Hera, cresce ancora la raccolta differenziata

Nei primi sei mesi del 2011 nei 32 comuni della provincia di Modena ha superato il 52 per cento

La raccolta differenziata, nei primi sei mesi del 2011, nei 32 comuni della nostra provincia ha superato il 52 per cento. Nello stesso periodo dell’anno scorso, la differenziata si era invece attestata al 50,6 per cento.

È questo il dato che conferma ulteriormente quanto rilevato anche dal Rapporto Ispra 2011 che, a fronte di una media nazionale pari al 33,6 per cento nel 2009, vede Modena al secondo posto tra le città con più di 150 mila abitanti, per i risultati raggiunti nella raccolta differenziata.

Da sottolineare, in particolare, come le zone dove la raccolta differenziata ha raggiunto i risultati più positivi siano quelle intorno al capoluogo. I comuni dell’area più a nord servita da Hera (Bastiglia, Bomporto e Campogalliano) e quelli del distretto ceramico (Fiorano, Formigine, Maranello e Sassuolo) hanno ormai complessivamente superato il 60 per cento. Significativo è anche il fatto che la quasi totalità dei comuni di pianura o pedemontani ha raggiunto o superato quota 50 per cento, mentre il territorio montano, viste le sue specificità e peculiarità, si attesta su numeri inferiori che abbassano la media complessiva.

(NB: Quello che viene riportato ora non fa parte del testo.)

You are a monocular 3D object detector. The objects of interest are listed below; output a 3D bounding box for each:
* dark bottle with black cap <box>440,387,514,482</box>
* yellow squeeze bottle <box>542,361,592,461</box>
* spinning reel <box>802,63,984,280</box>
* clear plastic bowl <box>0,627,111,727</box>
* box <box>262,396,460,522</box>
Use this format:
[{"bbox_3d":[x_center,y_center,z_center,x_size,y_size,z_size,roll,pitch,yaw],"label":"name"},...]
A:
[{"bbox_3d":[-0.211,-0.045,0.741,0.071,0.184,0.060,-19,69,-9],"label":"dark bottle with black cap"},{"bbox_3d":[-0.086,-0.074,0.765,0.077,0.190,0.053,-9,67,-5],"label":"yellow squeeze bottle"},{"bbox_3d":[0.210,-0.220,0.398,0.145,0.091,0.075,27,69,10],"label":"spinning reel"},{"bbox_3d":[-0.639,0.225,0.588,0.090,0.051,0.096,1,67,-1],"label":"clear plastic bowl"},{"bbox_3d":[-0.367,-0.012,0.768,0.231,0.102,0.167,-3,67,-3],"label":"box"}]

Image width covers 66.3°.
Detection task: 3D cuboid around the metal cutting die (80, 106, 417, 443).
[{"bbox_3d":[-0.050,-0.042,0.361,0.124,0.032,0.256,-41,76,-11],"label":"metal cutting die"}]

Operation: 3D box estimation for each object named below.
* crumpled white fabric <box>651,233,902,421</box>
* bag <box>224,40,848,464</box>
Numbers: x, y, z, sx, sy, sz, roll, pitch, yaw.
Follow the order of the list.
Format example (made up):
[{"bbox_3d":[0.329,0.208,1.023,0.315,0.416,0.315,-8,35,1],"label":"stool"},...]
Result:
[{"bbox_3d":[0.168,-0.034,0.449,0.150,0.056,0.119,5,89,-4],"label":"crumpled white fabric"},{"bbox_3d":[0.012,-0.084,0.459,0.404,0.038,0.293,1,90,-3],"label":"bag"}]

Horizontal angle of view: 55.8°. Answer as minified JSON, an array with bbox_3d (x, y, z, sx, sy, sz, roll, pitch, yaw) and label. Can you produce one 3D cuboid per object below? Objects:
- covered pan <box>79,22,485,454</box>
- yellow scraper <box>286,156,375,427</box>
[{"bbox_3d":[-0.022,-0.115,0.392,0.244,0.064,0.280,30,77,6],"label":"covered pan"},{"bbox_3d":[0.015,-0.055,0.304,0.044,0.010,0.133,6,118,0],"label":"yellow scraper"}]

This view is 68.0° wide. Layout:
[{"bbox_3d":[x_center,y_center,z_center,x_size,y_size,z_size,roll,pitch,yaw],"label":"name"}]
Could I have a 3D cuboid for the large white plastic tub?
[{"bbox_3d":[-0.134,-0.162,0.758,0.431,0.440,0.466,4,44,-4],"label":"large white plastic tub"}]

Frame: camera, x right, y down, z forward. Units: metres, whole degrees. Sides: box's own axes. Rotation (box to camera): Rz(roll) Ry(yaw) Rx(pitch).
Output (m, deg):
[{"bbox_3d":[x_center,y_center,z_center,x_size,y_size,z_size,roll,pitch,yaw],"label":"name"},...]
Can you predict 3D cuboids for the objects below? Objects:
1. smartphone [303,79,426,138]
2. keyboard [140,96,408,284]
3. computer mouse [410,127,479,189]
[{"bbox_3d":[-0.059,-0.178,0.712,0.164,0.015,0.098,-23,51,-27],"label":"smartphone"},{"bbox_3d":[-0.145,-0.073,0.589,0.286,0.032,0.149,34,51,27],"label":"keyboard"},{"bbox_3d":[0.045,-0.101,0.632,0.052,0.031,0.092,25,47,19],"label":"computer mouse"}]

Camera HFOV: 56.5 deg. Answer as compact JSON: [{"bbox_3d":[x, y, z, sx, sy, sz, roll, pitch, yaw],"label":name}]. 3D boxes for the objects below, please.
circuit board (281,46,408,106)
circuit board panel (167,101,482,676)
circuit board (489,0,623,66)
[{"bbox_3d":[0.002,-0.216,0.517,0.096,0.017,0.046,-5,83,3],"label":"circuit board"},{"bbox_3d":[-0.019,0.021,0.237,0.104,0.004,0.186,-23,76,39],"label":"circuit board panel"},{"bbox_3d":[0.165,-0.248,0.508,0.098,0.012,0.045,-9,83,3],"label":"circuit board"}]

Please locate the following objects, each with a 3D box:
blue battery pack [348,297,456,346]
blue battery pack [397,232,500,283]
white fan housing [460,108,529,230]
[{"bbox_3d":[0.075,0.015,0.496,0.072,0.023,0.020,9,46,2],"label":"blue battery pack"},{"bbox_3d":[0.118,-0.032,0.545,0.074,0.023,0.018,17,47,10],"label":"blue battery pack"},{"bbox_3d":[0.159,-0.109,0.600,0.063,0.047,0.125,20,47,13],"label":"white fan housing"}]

«I risultati positivi della raccolta differenziata di questi primi sei mesi», commenta Roberto Gasparetto, direttore di Hera Modena «confermano la capacità dell’Azienda di dotarsi di  modelli organizzativi evoluti, capaci di ottenere risultati positivi nel rispetto del contenimento dei costi che ci richiedono tutte le Amministrazioni. È però importante ricordare che, in linea con le direttive europee, i nostri obiettivi non si limitano ad aumentare le percentuali di differenziata, ma guardano anche a diminuire i conferimenti in discarica, a garantire l’effettivo recupero dei materiali e a sensibilizzare i cittadini, in collaborazione con le Amministrazioni locali, alla progressiva riduzione dei rifiuti prodotti».

Infine, considerando che la recente direttiva europea 2008/98/Ce sposta progressivamente gli obiettivi degli stati membri dalla percentuale di raccolta differenziata alla quantità di materiale effettivamente recuperato, indicando come target il 50 per cento al 2020, si può notare come Hera raggiungerà tale obiettivo con molti anni di anticipo.